> **本文**

4号神殿からの眺め。こうして見ると、ところどころに神殿が顔を出しているものの遺跡全体が濃いジャングルで覆われていることがよくわかる。かつてマヤ文明が栄えていた8世紀ごろは大きな町があり数万人が生活していたといわれているが、千数百年ですっかり密林に埋もれてしまったことになる。

8世紀に最盛期を迎えたティカルは、10世紀になると急速に衰退してしまう。町が急に消えてしまうのがマヤ文明の特徴だが、理由は今でもよくわかっていないらしい。

しばらく景色を眺めながら休憩したあと4号神殿を下り、続いて5号神殿方面へ歩いてみた。ティカルの建造物は1号~5号神殿がメインだが、その他にもこういう神殿がたくさんある。

登頂禁止という表示はなかったので登ってみた。頂上部には石の壁が作られていて、かつてはいくつかの部屋に分かれていたことが推測できる。ここでどのような儀式が行われていたのだろうか。

> **提供エントリー**
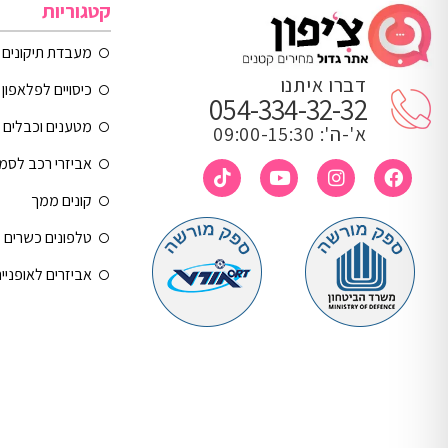
קטגוריות
מעבדת תיקונים
דברו איתנו
כיסויים לפלאפון 
054-334-32-32
מטענים וכבלים
א'-ה': 09:00-15:30
אביזרי רכב לסמ
קונים ממך
טלפונים כשרים
אביזרים לאופניי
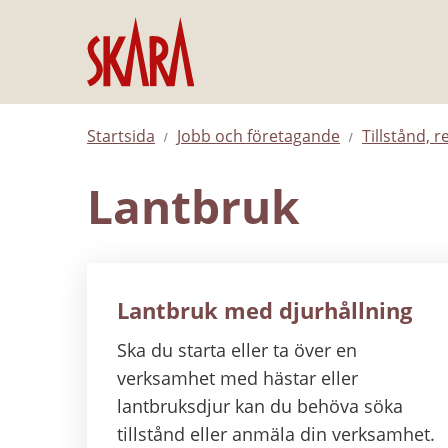
Hoppa till innehåll
Startsida
Jobb och företagande
Tillstånd, r
Lantbruk
Lantbruk med djurhållning
Ska du starta eller ta över en
verksamhet med hästar eller
lantbruksdjur kan du behöva söka
tillstånd eller anmäla din verksamhet.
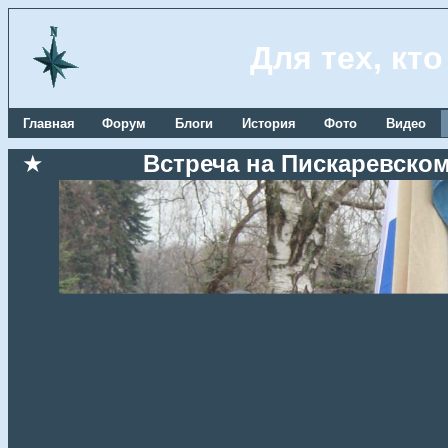
Для тех, кт
Главная
Форум
Блоги
История
Фото
Видео
★
Встреча на Пискаревском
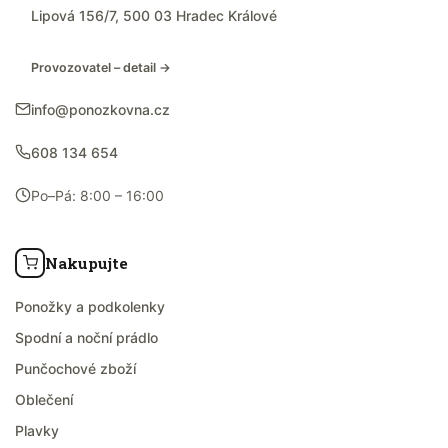
Lipová 156/7, 500 03 Hradec Králové
Provozovatel – detail →
info@ponozkovna.cz
608 134 654
Po–Pá: 8:00 – 16:00
Nakupujte
Ponožky a podkolenky
Spodní a noční prádlo
Punčochové zboží
Oblečení
Plavky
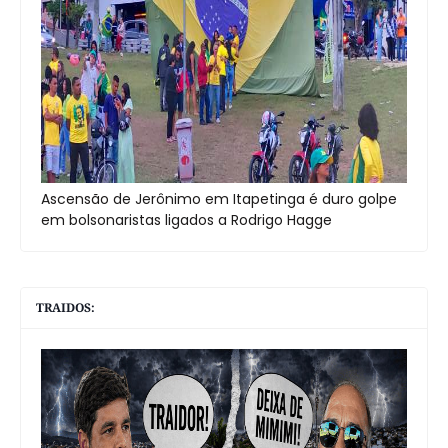
Ascensão de Jerônimo em Itapetinga é duro golpe
em bolsonaristas ligados a Rodrigo Hagge
TRAIDOS:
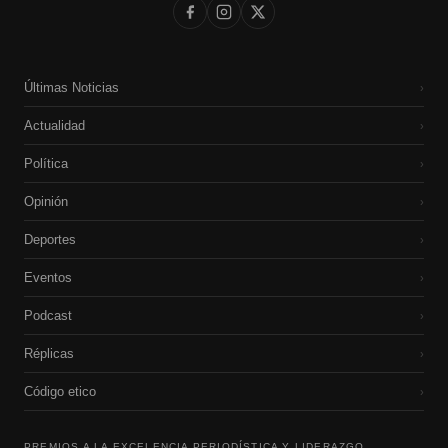
Últimas Noticias
›
Actualidad
›
Política
›
Opinión
›
Deportes
›
Eventos
›
Podcast
›
Réplicas
›
Código etico
›
PREMIOS A LA EXCELENCIA PERIODÍSTICA Y LIDERAZGO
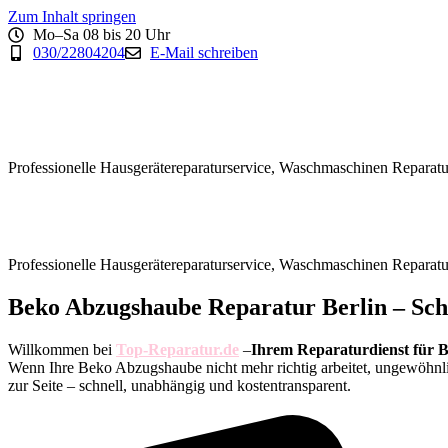
Zum Inhalt springen
Mo–Sa 08 bis 20 Uhr
030/22804204
E-Mail schreiben
Professionelle Hausgerätereparaturservice, Waschmaschinen Reparatu
Professionelle Hausgerätereparaturservice, Waschmaschinen Reparatu
Beko Abzugshaube Reparatur Berlin – Schn
Willkommen bei
Top-Reparatur.de
–
Ihrem Reparaturdienst für 
Wenn Ihre Beko Abzugshaube nicht mehr richtig arbeitet, ungewöhnl
zur Seite – schnell, unabhängig und kostentransparent.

> **課題**
**1)** 次の(a)〜(c)が本文の内容と合っているか、それぞれ「はい」か「いいえ」で答え、判断の根拠となる本文の語句をそのまま引用せよ。(a) ティカルが最盛期を迎えたのは8世紀である。(b) 町が急に消えてしまう理由は、今でははっきりわかっている。(c) 登った神殿には登頂禁止の表示があった。
**2)** エントリーのうち、「Últimas Noticias」を含む行から「PREMIOS A LA」を含む行までを、両端の行も含めて一字一句そのまま書き写せ。

> **解答**
**1)**
(a) はい。「8世紀に最盛期を迎えたティカルは、10世紀になると急速に衰退してしまう。」
(b) いいえ。「理由は今でもよくわかっていないらしい。」
(c) いいえ。「登頂禁止という表示はなかったので登ってみた。」

**2)**
Últimas Noticias
›
Actualidad
›
Política
›
Opinión
›
Deportes
›
Eventos
›
Podcast
›
Réplicas
›
Código etico
›
PREMIOS A LA EXCELENCIA PERIODÍSTICA Y LIDERAZGO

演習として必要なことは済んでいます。